New Delhi, Oct 13 (IANS): The government Thursday approved the introduction of a bill in the winter session of parliament, which will help banks improve their debt recovery process and enhance credit to both corporate and retail customers.
The enforcement of Security Interest and Recovery of Debts Laws (Amendment) Bill 2011, will also reduce the cost of funds for banks and their customers and reduce the level of non-performing assets, said an official note.
"The proposed amendments would enable banks to improve their operational efficiency, deploy more funds for credit disbursement to retail investors, home loan borrowers, etc. without fearing for recovery, thus bringing about equity," said the note.
"Further, mandatory registration of subsisting security interest (equitable mortgages) would promote innovation in credit information," it added.

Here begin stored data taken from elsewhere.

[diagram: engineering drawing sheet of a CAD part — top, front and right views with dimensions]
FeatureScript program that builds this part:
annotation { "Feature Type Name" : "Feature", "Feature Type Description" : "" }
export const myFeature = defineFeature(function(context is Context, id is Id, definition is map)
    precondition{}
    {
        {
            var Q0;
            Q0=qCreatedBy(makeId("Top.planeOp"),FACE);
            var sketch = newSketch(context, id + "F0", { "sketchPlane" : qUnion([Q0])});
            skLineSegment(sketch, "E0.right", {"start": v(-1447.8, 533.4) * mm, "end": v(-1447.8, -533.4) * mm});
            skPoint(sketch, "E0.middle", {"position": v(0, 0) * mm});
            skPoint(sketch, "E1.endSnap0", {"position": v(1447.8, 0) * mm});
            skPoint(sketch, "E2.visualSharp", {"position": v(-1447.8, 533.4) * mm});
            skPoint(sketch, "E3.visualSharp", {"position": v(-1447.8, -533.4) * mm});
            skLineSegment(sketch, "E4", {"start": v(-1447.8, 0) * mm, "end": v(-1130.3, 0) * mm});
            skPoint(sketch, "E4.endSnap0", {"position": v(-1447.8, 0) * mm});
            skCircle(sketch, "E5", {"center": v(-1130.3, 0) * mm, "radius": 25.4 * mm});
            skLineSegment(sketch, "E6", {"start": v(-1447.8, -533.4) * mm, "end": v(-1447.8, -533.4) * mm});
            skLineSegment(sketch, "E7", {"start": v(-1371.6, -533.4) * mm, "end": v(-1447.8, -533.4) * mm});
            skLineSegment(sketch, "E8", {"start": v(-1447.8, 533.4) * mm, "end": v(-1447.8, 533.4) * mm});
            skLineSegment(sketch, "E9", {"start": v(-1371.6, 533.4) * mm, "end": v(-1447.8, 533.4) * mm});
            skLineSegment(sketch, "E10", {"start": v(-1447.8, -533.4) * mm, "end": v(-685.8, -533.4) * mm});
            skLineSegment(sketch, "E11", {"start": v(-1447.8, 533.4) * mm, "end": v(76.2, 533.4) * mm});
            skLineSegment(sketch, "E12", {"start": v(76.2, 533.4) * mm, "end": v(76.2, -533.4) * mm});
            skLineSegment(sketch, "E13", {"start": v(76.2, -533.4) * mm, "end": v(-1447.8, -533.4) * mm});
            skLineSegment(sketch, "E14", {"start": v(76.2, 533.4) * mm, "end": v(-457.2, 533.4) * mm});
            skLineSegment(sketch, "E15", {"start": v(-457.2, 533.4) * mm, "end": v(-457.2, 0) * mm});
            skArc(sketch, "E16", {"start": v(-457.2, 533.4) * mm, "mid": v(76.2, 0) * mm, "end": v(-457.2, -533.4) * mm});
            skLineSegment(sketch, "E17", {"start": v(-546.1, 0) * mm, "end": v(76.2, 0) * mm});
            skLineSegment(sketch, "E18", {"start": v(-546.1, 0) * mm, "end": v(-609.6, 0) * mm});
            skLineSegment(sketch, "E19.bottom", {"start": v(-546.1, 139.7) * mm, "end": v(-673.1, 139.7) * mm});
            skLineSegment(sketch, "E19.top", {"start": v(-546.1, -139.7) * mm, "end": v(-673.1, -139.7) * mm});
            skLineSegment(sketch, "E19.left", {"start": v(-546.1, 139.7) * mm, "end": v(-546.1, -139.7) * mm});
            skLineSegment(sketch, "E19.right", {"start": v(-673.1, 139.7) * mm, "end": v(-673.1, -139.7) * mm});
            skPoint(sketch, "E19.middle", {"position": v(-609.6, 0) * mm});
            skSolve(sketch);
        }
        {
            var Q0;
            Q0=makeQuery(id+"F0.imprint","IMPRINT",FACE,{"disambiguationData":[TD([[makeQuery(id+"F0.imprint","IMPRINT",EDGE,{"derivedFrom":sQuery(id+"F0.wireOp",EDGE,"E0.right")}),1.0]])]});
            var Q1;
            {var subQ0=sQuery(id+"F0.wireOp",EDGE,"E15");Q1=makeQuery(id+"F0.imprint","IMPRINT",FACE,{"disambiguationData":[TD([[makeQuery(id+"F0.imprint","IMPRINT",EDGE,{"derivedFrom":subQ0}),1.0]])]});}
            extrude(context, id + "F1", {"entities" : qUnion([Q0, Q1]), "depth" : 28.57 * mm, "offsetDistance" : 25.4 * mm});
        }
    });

According to the Indian arm of global ratings major Standard and Poor's, Crisil, slowing economic growth and increases in equated monthly installments because of subsequent rate hikes by the Reserve Bank of India (RBI) would increase banks' non- performing assets (NPAs).
The RBI has asked banks to focus on recovery and follow a stringent credit appraisal procedure.
Although laws exist to help banks recover dues from defaulters, banks and financial institutions have been facing numerous problems in recovery of loans because of delays in disposal of recovery proceedings.
India had enforced a Banks and Financial Institutions act in 1993 and followed it up with the Securitisation and Reconstruction of Financial Assets and Enforcement of Security Interest act in 2002 to help banks reduce NPAs.